Bekasi,harian62.info -

Dalam rangka kegiatan kontrol sosial di antaranya wilayah jalan ps bojong lama taruma samudra jaya kecamatan tarumajaya menjadi pusat jual belinya jenis obat tramadol dan exsimer untuk mengumpulkan pundi-pundi uang.


Modus nya toko kosmetik tersebut sangat rapih terselubung ramai di datangi para pemuda-pemudi yang usia sangat di bawah umur sering ke belanja keluar dari toko kosmetik  teryata tersebut jual obat-pramadol dan exsimer itu saat team awak media monitoring kegiatan tersebut.


Toko kosmetik tersebut sanggat ramai pengunjung sangat di sayangkan untuk masyarakat kabupaten bekasi  untuk para orang tua selalu menjaga anak-anaknya.


Agar masyarakat tarumajaya bebas dari obat-obatan tramadol dan exsimer jenis golongan ( G ) untuk menyelamatkan pemuda dari ketergantungan obat-obat tersebut.


Toko kosmetik tersebut di jln ps bojong lama taruma samudra jaya kecamatan tamurajaya Kabupaten bekasi Jawa Barat 17217 tersebut toko kosmetik buka pada pukul 8:30 Wib sampai selesai.
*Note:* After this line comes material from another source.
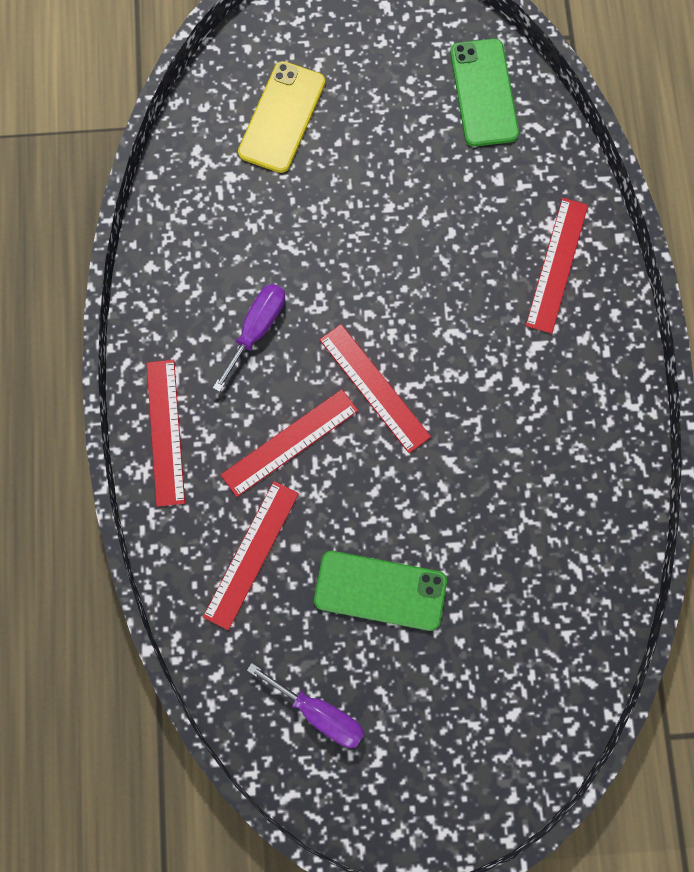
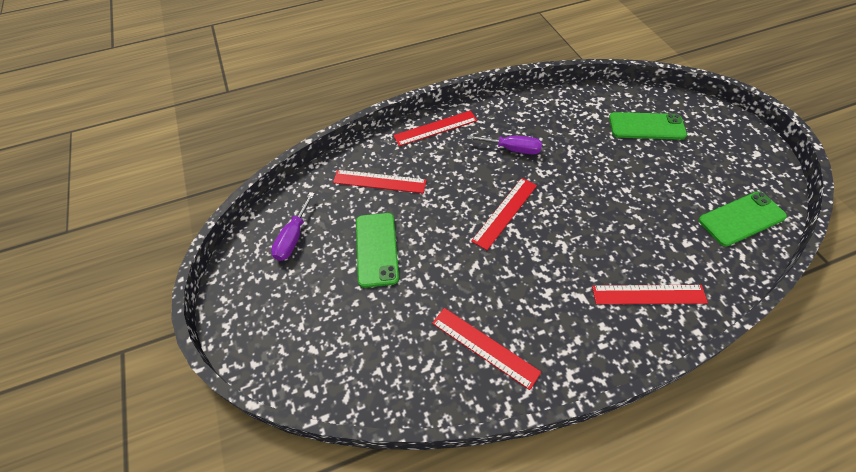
camera: 75 degrees right, 20 degrees down
(282, 117) = (646, 126): yellow phone -> green phone
(290, 442) = (452, 181): red ruler -> red ruler (484, 347)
Kamis (5/02/2026) 


Selain meracuni generasi pemuda, tentunya berdampak pada kecanduan yang  menyebabkan kematian, bahkan mampu merusak mental yang pasti memicu keributan dan lain - lain.
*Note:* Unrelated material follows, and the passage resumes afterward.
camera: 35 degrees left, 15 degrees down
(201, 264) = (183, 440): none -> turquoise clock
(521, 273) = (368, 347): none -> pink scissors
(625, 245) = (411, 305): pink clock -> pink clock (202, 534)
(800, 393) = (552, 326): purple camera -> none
Diantara satu masyarakat menyebutkan yang enggan di sebutkan namanya membetulkan ada kegiatan transaksi obat-obatan tersebut yang berjenis Tramadol dan Exsimer di wilayah jln lingkar ps bojong lama taruma samudra jaya kecamatan tarumajaya ,kabupaten bekasi Jawa barat 17217


Dengan melakukan berbagai cara agar melancarkan transaksi obat-obatan tersebut dan melanggar tanpa ijin edar dari dinas kesehatan tersebut.


Untuk aparat penegak hukum (APH) di teritorial wilayah hukum polsek tarumajaya polres bekasi, Dinas kesehatan, Polda metro ,agar memberikan efek jera kepada penjual obat-obatan terlarang yang tidak memiliki ijin edar obat tersebut golongan G Tramadol Dan Eximer termasuk ilegal.


Sanksi pidana dan penjara untuk pelaku penjualan obat tanpa izin edar diatur dalam Pasal 138 ayat (2) Jo. Pasal 435 UU No.17 Tahun 2023 tentang Kesehatan yang ancaman pidana mencapai paling lama 12 (dua belas) tahun penjara. pungkas.